El barro se adueñó de México en los últimos días. Dos hechos ocuparon los comentarios nacionales. Primero, la nominación por Morena —el partido del presidente— de Evelyn Salgado, quien reemplazará a su padre, Félix Salgado Macedonio, en la candidatura a la gobernación del estado de Guerrero. Luego, el brutal desastre de la Línea 12 del metro de Ciudad de México, que dejó al menos 26 muertos y más de medio centenar de heridos.
Ambos parecen un hecho y un evento aislados, pero su génesis y consecuencias están entrelazados con el movimiento que creó y modela Andrés Manuel López Obrador, como presidente del país y líder de Morena. En el caso de Salgado Macedonio, AMLO no tolera que le digan qué puede y no puede hacer; en el del metro, ha demostrado la incapacidad empática de los alienados: el accidente le fastidia porque se entromete con sus planes y lo somete a una observación pública que detesta.

[Listado de datos]
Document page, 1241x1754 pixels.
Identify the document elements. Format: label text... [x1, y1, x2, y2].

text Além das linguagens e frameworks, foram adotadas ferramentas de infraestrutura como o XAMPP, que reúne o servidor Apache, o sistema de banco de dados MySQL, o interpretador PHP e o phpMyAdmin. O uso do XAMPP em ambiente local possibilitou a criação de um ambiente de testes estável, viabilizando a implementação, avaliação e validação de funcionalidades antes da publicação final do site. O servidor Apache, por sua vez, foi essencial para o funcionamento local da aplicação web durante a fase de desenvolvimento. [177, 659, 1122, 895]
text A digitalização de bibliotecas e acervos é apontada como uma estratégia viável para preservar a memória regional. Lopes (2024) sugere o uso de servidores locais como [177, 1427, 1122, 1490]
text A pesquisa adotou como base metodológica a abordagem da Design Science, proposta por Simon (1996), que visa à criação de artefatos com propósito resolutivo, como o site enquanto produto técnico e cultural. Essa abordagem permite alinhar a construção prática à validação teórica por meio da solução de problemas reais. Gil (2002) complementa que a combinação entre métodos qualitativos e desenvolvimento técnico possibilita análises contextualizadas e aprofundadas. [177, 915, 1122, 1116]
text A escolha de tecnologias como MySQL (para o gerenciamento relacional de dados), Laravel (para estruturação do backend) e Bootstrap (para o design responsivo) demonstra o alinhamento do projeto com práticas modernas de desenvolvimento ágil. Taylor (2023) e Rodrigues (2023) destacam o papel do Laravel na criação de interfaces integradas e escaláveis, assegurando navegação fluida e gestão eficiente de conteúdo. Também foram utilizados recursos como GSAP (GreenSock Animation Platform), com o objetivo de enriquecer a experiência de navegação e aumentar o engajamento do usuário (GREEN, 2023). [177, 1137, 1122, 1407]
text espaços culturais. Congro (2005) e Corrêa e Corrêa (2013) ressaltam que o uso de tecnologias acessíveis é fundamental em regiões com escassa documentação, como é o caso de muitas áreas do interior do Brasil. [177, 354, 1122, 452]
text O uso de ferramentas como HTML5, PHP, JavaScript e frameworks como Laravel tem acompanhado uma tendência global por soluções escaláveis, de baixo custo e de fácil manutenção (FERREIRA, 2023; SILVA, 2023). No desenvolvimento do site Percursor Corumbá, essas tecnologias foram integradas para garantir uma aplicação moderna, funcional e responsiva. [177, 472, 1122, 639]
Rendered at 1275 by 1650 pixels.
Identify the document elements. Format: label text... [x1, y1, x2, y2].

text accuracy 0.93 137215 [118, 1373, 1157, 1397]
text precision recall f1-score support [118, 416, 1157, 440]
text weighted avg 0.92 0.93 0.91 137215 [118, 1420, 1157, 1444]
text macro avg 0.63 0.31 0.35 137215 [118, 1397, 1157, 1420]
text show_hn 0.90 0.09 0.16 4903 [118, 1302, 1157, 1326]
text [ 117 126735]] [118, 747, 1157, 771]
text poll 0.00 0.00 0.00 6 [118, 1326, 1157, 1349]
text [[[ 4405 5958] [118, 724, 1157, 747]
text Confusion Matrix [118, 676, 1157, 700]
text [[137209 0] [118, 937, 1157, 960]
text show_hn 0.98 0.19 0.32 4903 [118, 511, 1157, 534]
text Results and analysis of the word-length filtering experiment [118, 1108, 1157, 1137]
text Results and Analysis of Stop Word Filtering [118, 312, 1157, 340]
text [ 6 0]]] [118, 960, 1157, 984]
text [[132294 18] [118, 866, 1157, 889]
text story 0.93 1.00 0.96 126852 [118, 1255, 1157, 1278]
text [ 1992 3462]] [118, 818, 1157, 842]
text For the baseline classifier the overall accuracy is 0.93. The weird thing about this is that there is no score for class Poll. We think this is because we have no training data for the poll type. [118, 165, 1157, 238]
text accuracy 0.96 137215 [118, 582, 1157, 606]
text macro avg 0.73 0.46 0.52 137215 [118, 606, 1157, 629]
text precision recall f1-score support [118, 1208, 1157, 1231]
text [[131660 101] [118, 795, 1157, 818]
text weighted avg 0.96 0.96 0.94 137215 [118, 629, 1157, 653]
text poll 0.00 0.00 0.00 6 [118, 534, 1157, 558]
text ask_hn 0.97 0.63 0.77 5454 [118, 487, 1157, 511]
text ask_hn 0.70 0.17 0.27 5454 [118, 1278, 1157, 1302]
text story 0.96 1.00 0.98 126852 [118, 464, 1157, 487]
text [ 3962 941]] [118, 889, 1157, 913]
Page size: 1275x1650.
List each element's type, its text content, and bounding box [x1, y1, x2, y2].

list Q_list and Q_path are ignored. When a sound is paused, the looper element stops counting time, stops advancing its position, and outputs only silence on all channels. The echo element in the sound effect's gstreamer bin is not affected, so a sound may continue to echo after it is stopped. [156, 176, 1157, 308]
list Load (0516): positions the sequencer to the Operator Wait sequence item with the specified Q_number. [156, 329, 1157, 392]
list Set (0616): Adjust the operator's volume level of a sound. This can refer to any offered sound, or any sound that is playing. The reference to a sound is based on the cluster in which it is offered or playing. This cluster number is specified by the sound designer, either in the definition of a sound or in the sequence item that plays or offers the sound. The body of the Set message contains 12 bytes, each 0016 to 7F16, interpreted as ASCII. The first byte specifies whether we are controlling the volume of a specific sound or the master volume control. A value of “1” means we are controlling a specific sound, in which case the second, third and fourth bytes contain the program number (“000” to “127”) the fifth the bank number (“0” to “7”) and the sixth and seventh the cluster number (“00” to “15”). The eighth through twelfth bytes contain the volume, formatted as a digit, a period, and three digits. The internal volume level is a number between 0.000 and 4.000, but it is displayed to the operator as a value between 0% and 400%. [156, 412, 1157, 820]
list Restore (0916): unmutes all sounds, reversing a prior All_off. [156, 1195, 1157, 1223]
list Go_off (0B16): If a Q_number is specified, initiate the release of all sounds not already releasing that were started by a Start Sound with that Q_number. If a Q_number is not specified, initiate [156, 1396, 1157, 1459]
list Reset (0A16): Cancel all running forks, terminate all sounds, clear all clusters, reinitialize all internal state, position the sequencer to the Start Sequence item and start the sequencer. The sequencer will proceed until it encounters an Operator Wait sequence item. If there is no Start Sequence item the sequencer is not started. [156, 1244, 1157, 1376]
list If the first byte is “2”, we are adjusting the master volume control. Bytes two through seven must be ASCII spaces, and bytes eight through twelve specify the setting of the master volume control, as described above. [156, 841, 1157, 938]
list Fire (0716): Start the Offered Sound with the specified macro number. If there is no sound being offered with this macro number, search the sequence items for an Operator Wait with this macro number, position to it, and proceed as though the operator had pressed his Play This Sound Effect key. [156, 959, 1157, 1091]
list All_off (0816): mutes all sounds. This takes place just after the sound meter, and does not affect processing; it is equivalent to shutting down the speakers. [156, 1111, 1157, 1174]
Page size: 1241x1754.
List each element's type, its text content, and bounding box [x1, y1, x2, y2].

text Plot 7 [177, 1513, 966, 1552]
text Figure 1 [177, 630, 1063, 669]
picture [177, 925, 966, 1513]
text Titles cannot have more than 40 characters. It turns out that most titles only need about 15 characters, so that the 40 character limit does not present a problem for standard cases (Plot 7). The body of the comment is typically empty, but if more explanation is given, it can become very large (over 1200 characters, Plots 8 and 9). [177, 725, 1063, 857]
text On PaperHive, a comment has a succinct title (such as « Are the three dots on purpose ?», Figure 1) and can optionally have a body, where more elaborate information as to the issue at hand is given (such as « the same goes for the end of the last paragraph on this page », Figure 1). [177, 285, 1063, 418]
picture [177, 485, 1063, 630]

■ **INSTRUCCIÓN 1**: En las filas, renombre "Figure 1" como "Figura 1" en el tramo que abre con la línea que contiene "text Plot 7 [177, 1513, 966, 1552]" y cierra con el final de las filas, sin alterar nada más. Reproduzca únicamente ese tramo.
■ **INSTRUCCIÓN 2**: Prosiga el texto sobre Morena y López Obrador a partir del punto en que concluye.

■ **RESPUESTA 1**:
text Plot 7 [177, 1513, 966, 1552]
text Figura 1 [177, 630, 1063, 669]
picture [177, 925, 966, 1513]
text Titles cannot have more than 40 characters. It turns out that most titles only need about 15 characters, so that the 40 character limit does not present a problem for standard cases (Plot 7). The body of the comment is typically empty, but if more explanation is given, it can become very large (over 1200 characters, Plots 8 and 9). [177, 725, 1063, 857]
text On PaperHive, a comment has a succinct title (such as « Are the three dots on purpose ?», Figura 1) and can optionally have a body, where more elaborate information as to the issue at hand is given (such as « the same goes for the end of the last paragraph on this page », Figura 1). [177, 285, 1063, 418]
picture [177, 485, 1063, 630]

■ **RESPUESTA 2**:
AMLO parece haberse convertido en esos monarcas aislados que no soportan que la realidad imponga límites a su divino deseo. El rey pasa la mayor parte del tiempo en Palacio Nacional, arropado por una corte de aduladores. Apenas sale para hacer turismo proselitista en baños de masas. ¿Por qué tiene que sufrir demandas de transparencia y rendición de cuentas? ¿Por qué el nepotismo en el corazón de su partido o la muerte de personas en un tren habrían de detener el paso de su locomotora transformadora?
México encara a principios de junio elecciones legislativas y de gobernadores y López Obrador podría acumular más poder. Con mayoría en el Congreso, una oposición debilitada y pocos contrapesos institucionales independientes, la democracia mexicana está en riesgo. Un gobierno incapaz de oír voces disonantes reafirma su distancia con la realidad.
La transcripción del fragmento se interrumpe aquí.